Quels choix me reste-t-il ? Le sac de survie qui permette de tenir 72 heures à condition qu’il me suive dans tous mes déplacements comme le préconisent certains survivalistes urbains ? Je n’en vois pas vraiment l’intérêt et encore moins la nécessité. Prévoir des réserves en eau et en nourriture pour lesdites 72 heures et sauver les médicaments, je veux bien. Cela pourrait alléger quelque peu le travail des secouristes et premiers intervenants en situation d’urgence.
L’imprévisibilité est inhérente à notre nature même. Dans le documentaire de Radio-Canada Prévoir l’imprévisible, Normand Mousseau se fait rassurant en disant en substance que l’apparition et la survie sur terre de l’homo sapiens étaient imprévisibles. Il est raisonnable de penser qu’il pourrait en être de même de sa possible disparition.

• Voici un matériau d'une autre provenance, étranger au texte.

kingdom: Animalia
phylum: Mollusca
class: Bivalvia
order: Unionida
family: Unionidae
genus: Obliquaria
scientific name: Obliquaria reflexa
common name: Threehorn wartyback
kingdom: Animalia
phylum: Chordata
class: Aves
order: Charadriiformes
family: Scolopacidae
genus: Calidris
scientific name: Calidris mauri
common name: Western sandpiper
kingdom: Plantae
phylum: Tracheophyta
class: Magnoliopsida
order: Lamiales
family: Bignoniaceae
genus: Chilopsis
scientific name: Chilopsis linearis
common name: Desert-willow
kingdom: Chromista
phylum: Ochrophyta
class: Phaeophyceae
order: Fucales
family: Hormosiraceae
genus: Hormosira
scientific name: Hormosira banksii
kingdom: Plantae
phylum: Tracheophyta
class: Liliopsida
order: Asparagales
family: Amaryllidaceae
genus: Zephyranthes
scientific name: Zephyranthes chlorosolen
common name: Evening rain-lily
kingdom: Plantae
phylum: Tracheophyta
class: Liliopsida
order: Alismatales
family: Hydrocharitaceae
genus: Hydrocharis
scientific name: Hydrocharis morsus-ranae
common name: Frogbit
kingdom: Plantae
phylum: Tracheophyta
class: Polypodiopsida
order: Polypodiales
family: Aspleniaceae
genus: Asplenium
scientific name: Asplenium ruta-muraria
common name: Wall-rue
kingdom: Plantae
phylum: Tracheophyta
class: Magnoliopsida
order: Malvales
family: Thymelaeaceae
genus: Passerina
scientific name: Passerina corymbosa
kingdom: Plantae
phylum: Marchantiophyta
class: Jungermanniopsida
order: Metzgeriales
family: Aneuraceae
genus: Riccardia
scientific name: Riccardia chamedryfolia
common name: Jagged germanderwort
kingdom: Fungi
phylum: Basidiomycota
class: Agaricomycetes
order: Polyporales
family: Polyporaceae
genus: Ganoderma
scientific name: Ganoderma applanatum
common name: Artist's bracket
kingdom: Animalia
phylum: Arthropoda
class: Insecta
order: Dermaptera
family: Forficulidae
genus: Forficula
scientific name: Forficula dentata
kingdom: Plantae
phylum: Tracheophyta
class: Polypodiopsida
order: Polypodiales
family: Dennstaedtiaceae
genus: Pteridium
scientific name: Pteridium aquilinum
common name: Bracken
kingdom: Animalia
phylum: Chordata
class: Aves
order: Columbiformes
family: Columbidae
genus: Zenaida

Ne serait-ce qu’en vertu du principe de précaution, je remplirai un deuxième sac de survie. J’y glisserai une collection de couchers de soleil, un voilier de bernaches, un lac tout lisse, tout bleu, et quelques outils de bricolage pour ne pas perdre la main. Je laisserai à ma douce le soin d’apporter livres, tablette et cahiers de sudoku, sans oublier les casseroles et le vin, pour durer !
Les petites et grandes misères des citoyens privilégiés que nous sommes me paraissent soudainement toutes relatives.